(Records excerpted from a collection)
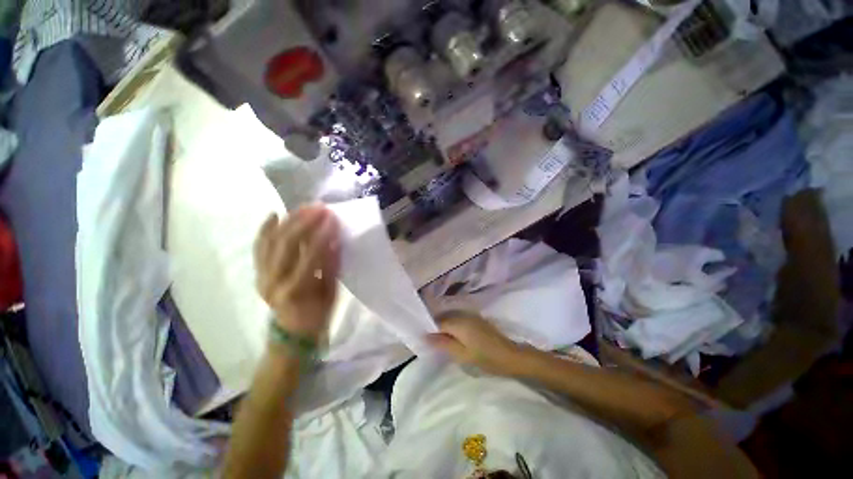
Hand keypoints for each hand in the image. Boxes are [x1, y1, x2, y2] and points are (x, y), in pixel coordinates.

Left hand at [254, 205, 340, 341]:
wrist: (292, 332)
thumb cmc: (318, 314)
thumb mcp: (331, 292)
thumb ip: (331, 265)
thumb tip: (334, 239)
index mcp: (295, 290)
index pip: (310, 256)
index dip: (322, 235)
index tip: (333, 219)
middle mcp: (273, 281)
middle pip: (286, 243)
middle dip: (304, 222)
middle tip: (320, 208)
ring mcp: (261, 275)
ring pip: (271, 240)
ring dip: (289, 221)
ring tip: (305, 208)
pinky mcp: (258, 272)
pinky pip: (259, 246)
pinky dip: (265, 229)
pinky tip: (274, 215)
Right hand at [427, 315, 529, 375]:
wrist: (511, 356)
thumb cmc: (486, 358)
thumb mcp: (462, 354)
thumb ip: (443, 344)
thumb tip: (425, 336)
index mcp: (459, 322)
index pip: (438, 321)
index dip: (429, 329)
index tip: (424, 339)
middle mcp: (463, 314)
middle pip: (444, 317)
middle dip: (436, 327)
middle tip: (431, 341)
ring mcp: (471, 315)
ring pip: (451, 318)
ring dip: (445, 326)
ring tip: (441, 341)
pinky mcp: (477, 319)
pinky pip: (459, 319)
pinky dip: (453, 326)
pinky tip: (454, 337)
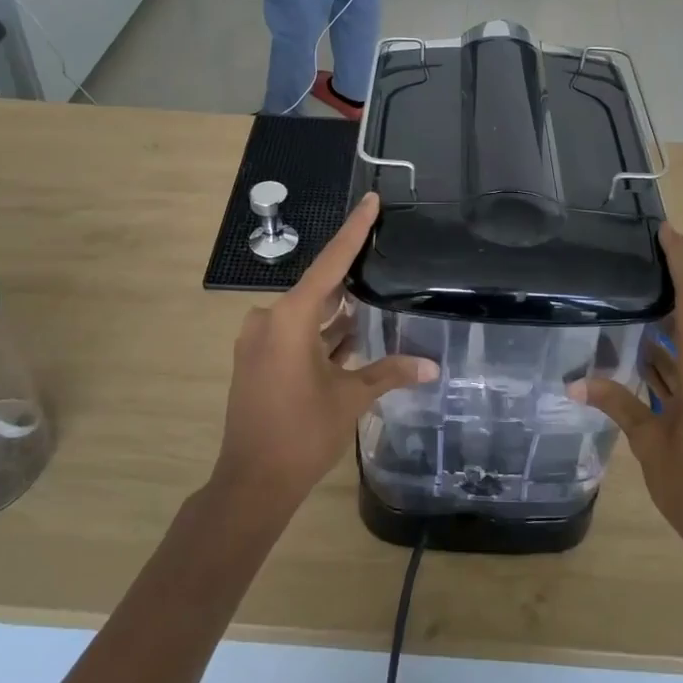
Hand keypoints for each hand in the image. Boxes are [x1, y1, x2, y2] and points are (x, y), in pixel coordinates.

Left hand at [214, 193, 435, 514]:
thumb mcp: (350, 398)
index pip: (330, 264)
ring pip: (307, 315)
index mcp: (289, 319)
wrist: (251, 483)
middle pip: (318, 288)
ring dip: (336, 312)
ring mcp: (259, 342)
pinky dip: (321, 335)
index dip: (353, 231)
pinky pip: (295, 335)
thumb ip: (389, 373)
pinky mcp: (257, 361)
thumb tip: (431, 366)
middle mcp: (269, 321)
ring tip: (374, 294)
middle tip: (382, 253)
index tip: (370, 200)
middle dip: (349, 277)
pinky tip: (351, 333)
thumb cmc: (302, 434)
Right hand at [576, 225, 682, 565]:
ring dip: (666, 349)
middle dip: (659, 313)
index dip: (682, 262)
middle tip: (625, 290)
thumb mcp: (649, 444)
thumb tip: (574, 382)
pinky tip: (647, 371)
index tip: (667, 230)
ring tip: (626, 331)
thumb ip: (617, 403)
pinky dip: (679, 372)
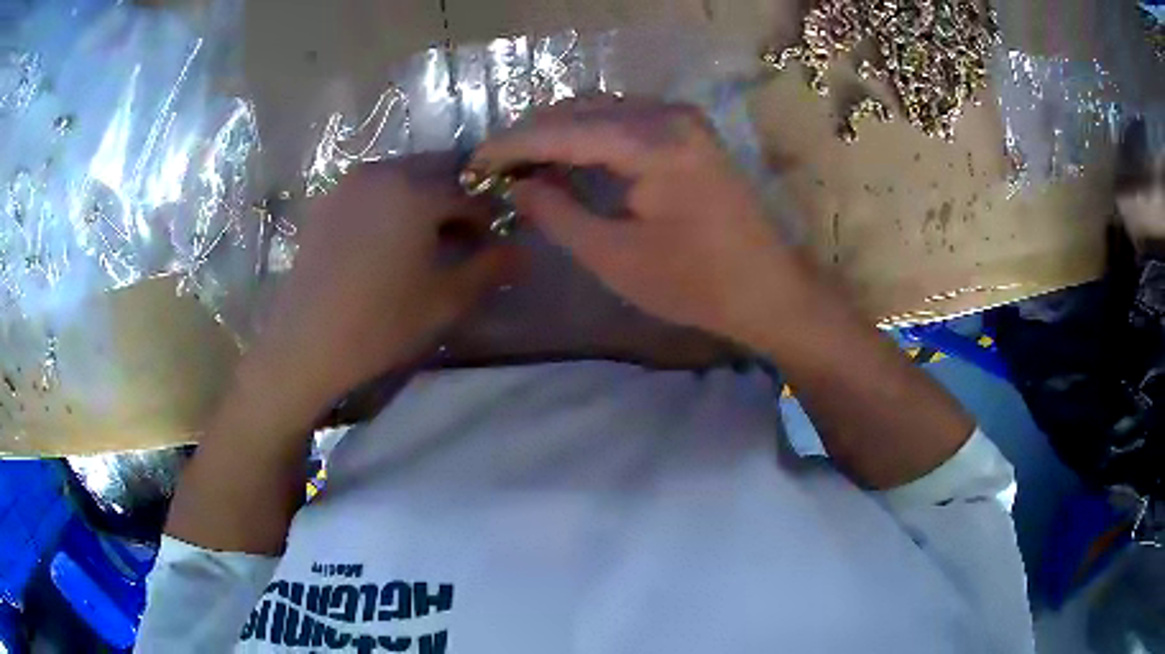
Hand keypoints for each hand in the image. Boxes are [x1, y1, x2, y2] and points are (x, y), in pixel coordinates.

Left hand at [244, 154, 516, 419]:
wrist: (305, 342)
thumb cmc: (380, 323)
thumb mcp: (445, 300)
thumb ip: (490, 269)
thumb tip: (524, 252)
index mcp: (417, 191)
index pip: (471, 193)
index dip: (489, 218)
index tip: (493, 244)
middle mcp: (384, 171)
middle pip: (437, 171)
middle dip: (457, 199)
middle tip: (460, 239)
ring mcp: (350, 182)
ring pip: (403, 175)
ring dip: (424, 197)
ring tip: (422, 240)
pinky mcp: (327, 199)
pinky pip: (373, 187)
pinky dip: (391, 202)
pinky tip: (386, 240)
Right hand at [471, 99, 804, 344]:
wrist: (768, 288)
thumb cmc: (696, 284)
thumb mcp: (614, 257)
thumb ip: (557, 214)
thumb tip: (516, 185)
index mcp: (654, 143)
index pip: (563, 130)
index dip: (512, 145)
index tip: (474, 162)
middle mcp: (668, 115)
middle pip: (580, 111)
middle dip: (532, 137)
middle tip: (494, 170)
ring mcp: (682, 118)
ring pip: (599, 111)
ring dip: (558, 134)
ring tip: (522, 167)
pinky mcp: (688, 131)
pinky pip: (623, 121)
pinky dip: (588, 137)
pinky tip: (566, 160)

### Exercise
Tell me how many lines of the records include the word "hand", and say nothing else.

### Your solution
9